昨日の続きです。さてさて、楚の国の家臣たちに「犬の門から入れ」と言われた、斉の宰相 晏嬰(あんえい)は、いったいどうしたのでしょうか? あなたならどうしますか? 犬の門から入りますか?
♪あなたな~ら どうする~♪
晏嬰は、心の中で笑います。
「なんじゃ、楚の国の悪知恵とはこの程度のものか」
ちんちくりんの晏嬰は、子供の頃からずいぶんいじめられました。泣いて家に帰ると、厳しい母が「お母さんは、そんな弱い子を産んだ覚えはありません。」と言って家に入れてくれません。父は父で、昼間から酔っ払い、こんなことも言おうものなら、ただではすみません。「僕はなんでこんな不幸に生まれてきたのだ」と人生をうらんだこともありました。
しかし、人生とは不合理が育てるものである。これが、晏嬰の人生論のひとつである。何の障害もない子供時代を生きると、何も考えない脳が出来てしまう。自分は、不合理な人生を生きてきたので、なんとかそれを乗り切ろうという知恵がついた、といつも晏嬰は思うのであった。「人生とはうまくできているものじゃわい。あの辛い子供時代が今役立つとは」。晏嬰は、心の中でつぶやきながら、笑顔で楚の家臣たちに言いました。

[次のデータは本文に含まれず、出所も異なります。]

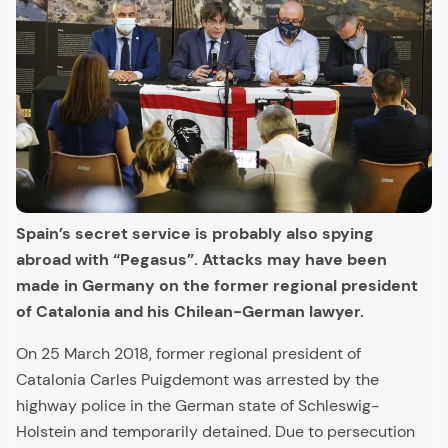
Spain’s secret service is probably also spying
abroad with “Pegasus”. Attacks may have been
made in Germany on the former regional president
of Catalonia and his Chilean-German lawyer.
On 25 March 2018, former regional president of
Catalonia Carles Puigdemont was arrested by the
highway police in the German state of Schleswig-
Holstein and temporarily detained. Due to persecution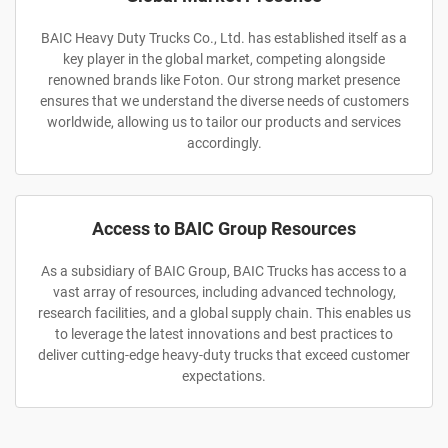
BAIC Heavy Duty Trucks Co., Ltd. has established itself as a
key player in the global market, competing alongside
renowned brands like Foton. Our strong market presence
ensures that we understand the diverse needs of customers
worldwide, allowing us to tailor our products and services
accordingly.
Access to BAIC Group Resources
As a subsidiary of BAIC Group, BAIC Trucks has access to a
vast array of resources, including advanced technology,
research facilities, and a global supply chain. This enables us
to leverage the latest innovations and best practices to
deliver cutting-edge heavy-duty trucks that exceed customer
expectations.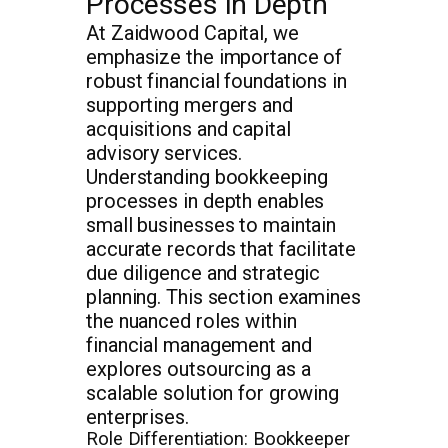
Processes in Depth
At Zaidwood Capital, we
emphasize the importance of
robust financial foundations in
supporting mergers and
acquisitions and capital
advisory services.
Understanding bookkeeping
processes in depth enables
small businesses to maintain
accurate records that facilitate
due diligence and strategic
planning. This section examines
the nuanced roles within
financial management and
explores outsourcing as a
scalable solution for growing
enterprises.
Role Differentiation: Bookkeeper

「ほう、そうですか。私は斉の国から使いとしてまいりました。それは楚という、人の住んでいる国に行けとのことでした。ですが、今日ここに来てみたら、犬の門から入れといわれる。楚という国には人が住んでいるとばかり思っていたのですが、犬ばかりが住んでいるのですか」
楚の家臣たちは絶句します。
「くそっ、晏嬰に恥をかかせてやろうと思って犬の門から入れようとしたのに晏嬰を犬の門から入れると、楚の国の人間は犬ばかりだということを認めなければならない。晏嬰にしてやられたわい」
楚の家臣たちは、晏嬰を大きな人間の門から入れました。